Can you expand on that?
@@TrelisResearch Because IMO it's laced with political opinions and I reckon we have already enough of that in the native pre-trained models.
Imagine my system prompt is something like that (because it knows epistemology inside but but doesn't apply it): "Only abide by Karl Popper epistemological rules: consensus, opinions and/or testimonial statements, even when authoritative, are not scientific evidence, only empirical evidence is scientific evidence; lack of consensus or opinions do not disprove a theory, nor negate empirical evidence. Statistical power only gives a marginal certainty but has a lower status than empirical evidence it can prove correlation but not causation."

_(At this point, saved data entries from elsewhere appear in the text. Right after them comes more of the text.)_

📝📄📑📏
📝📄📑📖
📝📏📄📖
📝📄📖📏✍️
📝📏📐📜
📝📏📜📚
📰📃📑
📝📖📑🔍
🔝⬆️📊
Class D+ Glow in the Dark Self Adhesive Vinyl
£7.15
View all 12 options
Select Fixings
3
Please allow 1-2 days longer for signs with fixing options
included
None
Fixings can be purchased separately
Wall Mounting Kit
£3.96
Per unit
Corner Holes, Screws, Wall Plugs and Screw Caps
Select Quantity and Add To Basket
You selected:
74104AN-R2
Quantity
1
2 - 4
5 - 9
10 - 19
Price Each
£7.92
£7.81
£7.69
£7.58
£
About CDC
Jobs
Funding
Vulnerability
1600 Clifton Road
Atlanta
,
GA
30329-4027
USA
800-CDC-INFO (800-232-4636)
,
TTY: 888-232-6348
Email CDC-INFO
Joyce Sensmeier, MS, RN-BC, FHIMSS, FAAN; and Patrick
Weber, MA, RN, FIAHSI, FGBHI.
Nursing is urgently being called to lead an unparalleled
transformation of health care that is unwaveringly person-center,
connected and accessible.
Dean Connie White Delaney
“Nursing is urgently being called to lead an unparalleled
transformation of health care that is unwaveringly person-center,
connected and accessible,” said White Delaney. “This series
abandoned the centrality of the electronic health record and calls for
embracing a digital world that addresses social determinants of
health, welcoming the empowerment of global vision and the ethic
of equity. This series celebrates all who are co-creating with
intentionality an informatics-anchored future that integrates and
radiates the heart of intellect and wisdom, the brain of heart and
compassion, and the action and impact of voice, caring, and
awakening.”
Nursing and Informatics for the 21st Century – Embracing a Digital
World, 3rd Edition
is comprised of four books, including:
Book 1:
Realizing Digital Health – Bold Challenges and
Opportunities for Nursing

@@BoominGame yeah, take your point that there can be biases alright.
I'll be making a continuation pulling in some common crawl data too.
@@TrelisResearch Hey I mean for the sake of demonstration it's fair enough, don't think I was criticising you in any shape or form, I am big fan of what you do. Just my 2 cents.
@@TrelisResearch I think that if the cement of the AI is semantic and you force illogical alignments it's bound to deteriorate the quality of some answers.
Imagine real science says stuff that is contradicted by "BBC Science" and big time, so where do you consolidate stuff that contradicts itself?
Also everybody using the same datasets, they all look and talk similar in the end.